Er zijn volken in de Oecumene die een hoge beschaving bezitten, een ingewikkelde maatschappij, filosofie, kunst, ethiek, een geweldige stijl en enorme vorderingen op al deze gebieden; en toch hebben ze nooit geleerd hoe ze nauwkeurig een steen moeten wegen. Ze kunnen het natuurlijk wel leren. Ze hebben het alleen een half miljoen jaar niet gedaan… Er zijn volken die helemaal geen hogere wiskunde kennen, niets dan de meest eenvoudige, toegepaste rekenkunde. Elk van hen is in staat de wiskunde te begrijpen, maar geen van hen doet het of heeft het ooit gedaan. Om je de waarheid te zeggen, mijn eigen volk, de Terranen, was drieduizend jaar geleden onkundig van het gebruik van het begrip nul.’ Daar moest Estraven even met zijn ogen van knipperen. ‘Wat Gethen betreft, ik zou wel eens willen weten of de rest van ons misschien zal merken dat ze het vermogen tot Voorspellen ook bezitten — of dat ook een onderdeel is van de evolutie van de geest — als jullie ons de technieken leren.’

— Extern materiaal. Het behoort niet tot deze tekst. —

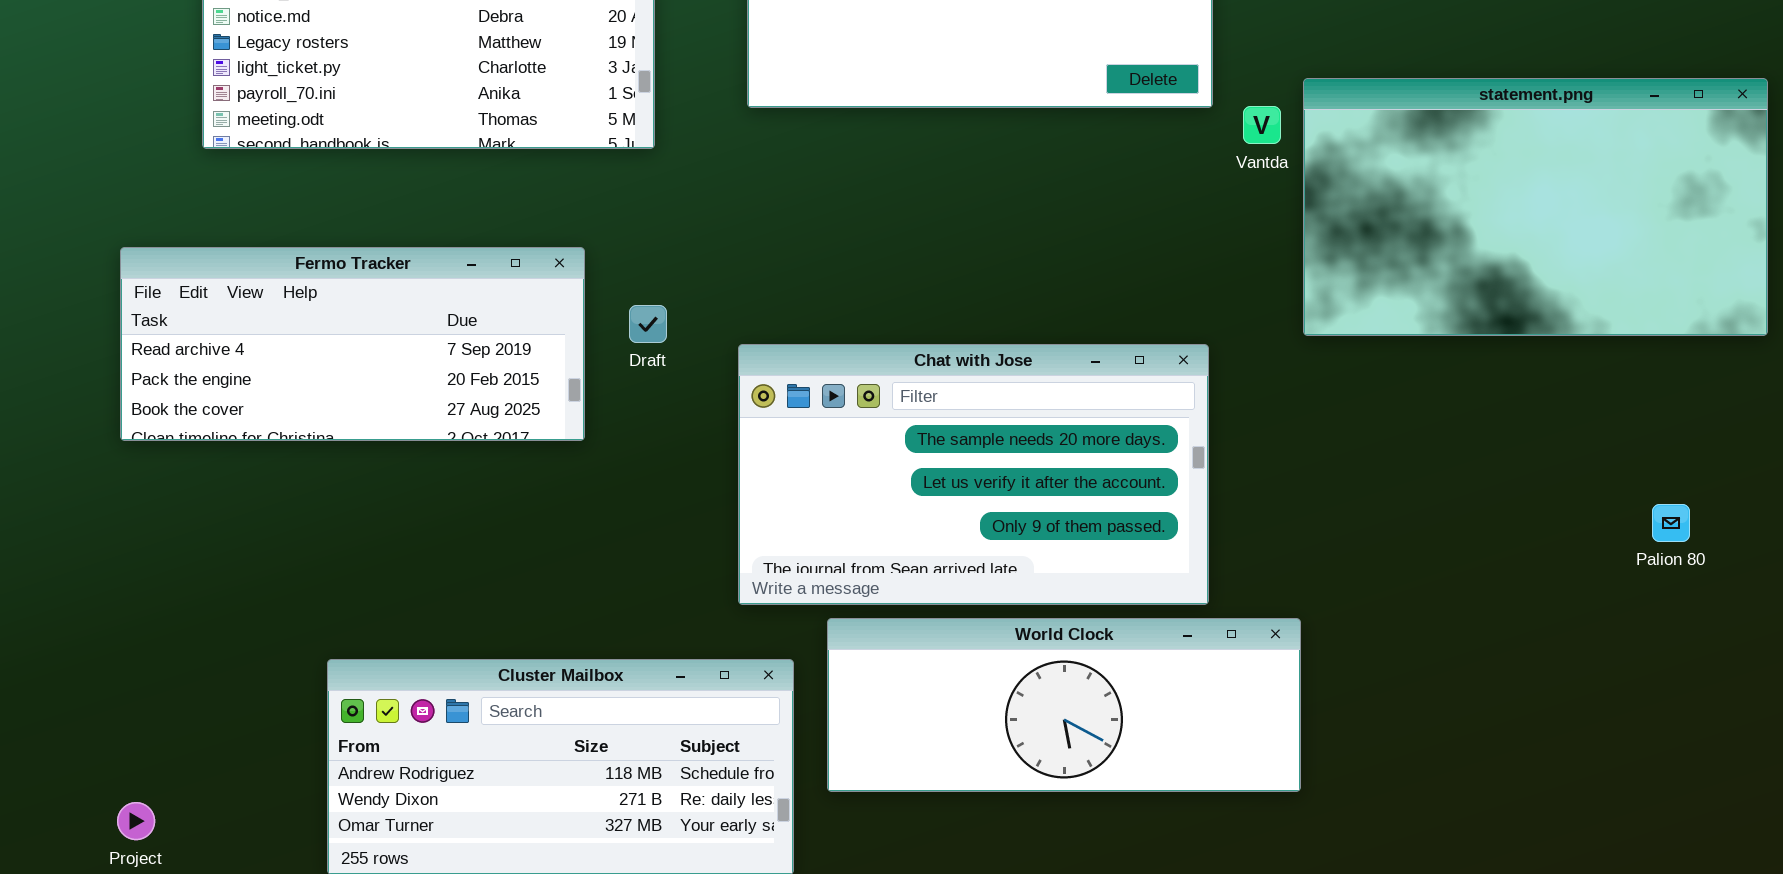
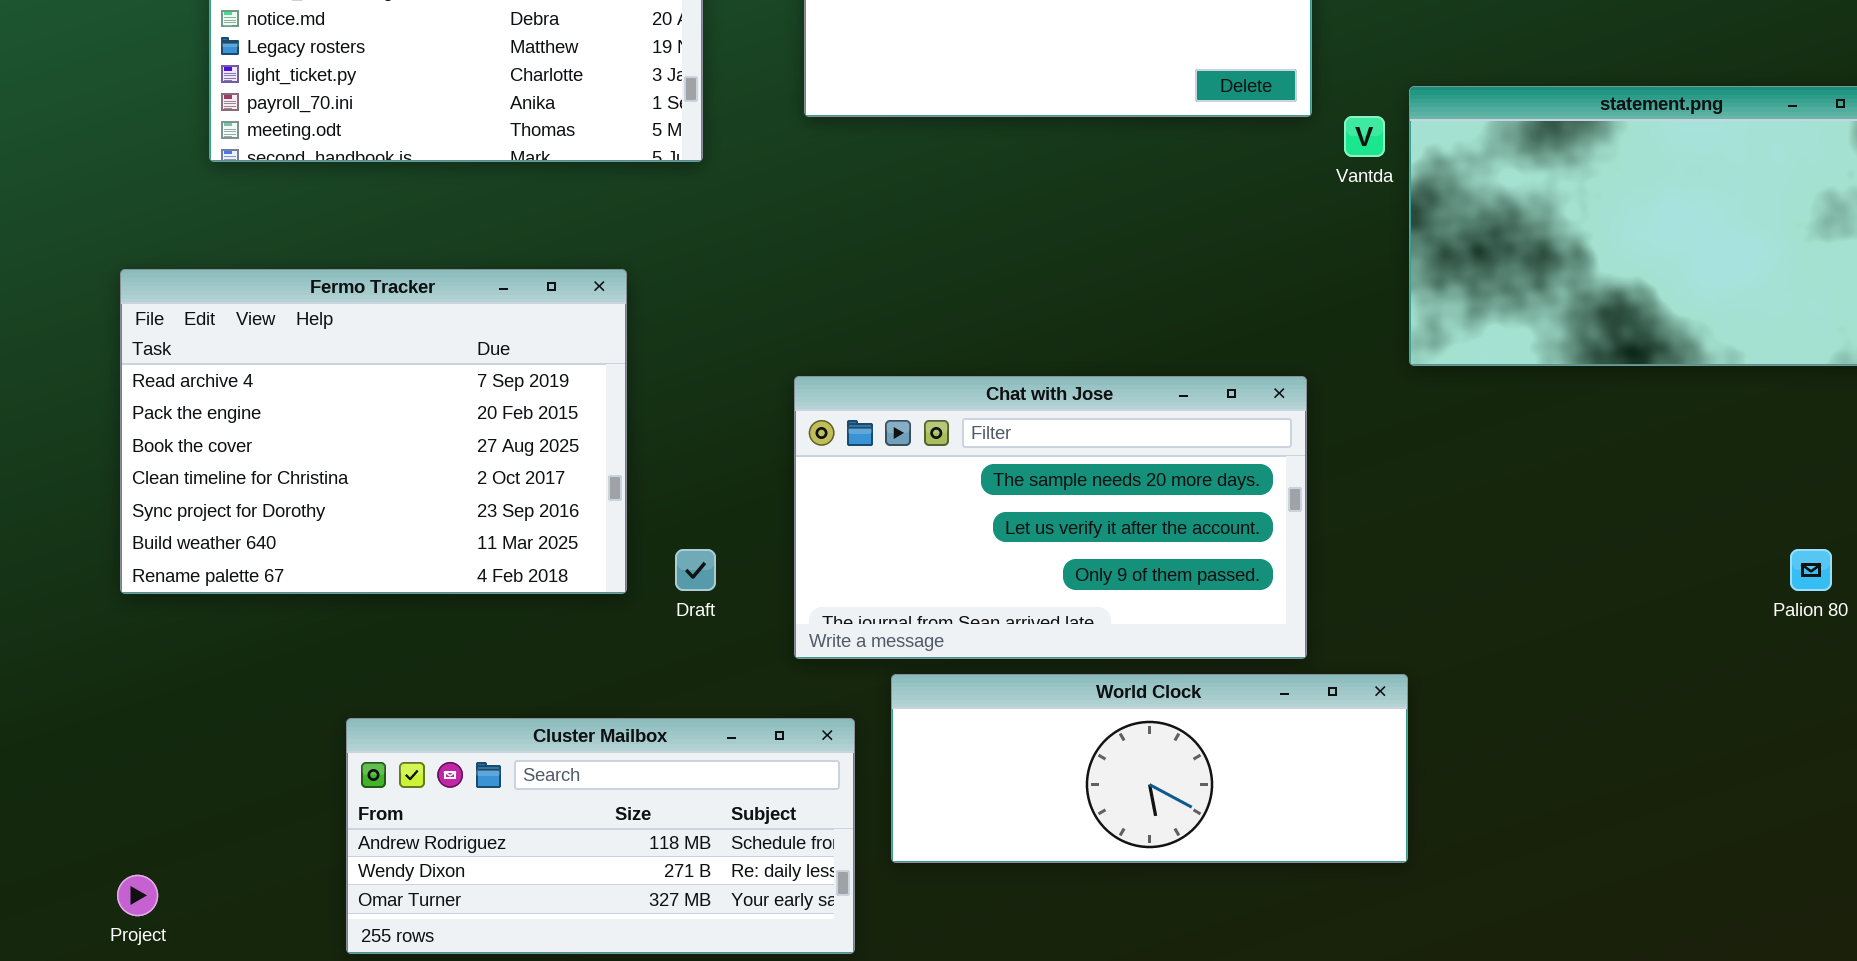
Fermo Tracker: [120,247,585,441] -> [120,269,627,594], resized
Draft: [629,305,667,343] -> [675,549,716,591], moved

‘Vind je dat een nuttige verworvenheid?’
‘Nauwkeurige voorspelling? Ja, natuurlijk —!’
‘Je zou kunnen zijn gaan geloven dat het nutteloos is om het zo te kunnen beoefenen.’
‘Jullie Handdara fascineert me, Harth, maar nu en dan vraag ik me af of het niet eenvoudigweg een tot levenshouding ontwikkelde paradox is…’
We probeerden de denktaal weer. Ik had nog nooit eerder herhaaldelijk een volkomen onontvankelijk iemand proberen te bereiken. Ik voelde me net een biddende atheïst. Na een tijdje gaapte Estraven en hij zei: ‘Ik ben doof, zo doof als een kwartel. We kunnen beter gaan slapen.’ Ik was het met hem eens. Hij deed het licht uit onder het mompelen van zijn korte lof op de duisternis; we begroeven ons in onze slaapzakken en binnen een paar minuten gleed hij in slaap als een zwemmer die het donkere water inglijdt. Ik voelde zijn slaap alsof het de mijne was: de empathische band was aanwezig en slaperig probeerde ik hem nog een keer te bereiken en ik noemde zijn naam — ‘Therem!’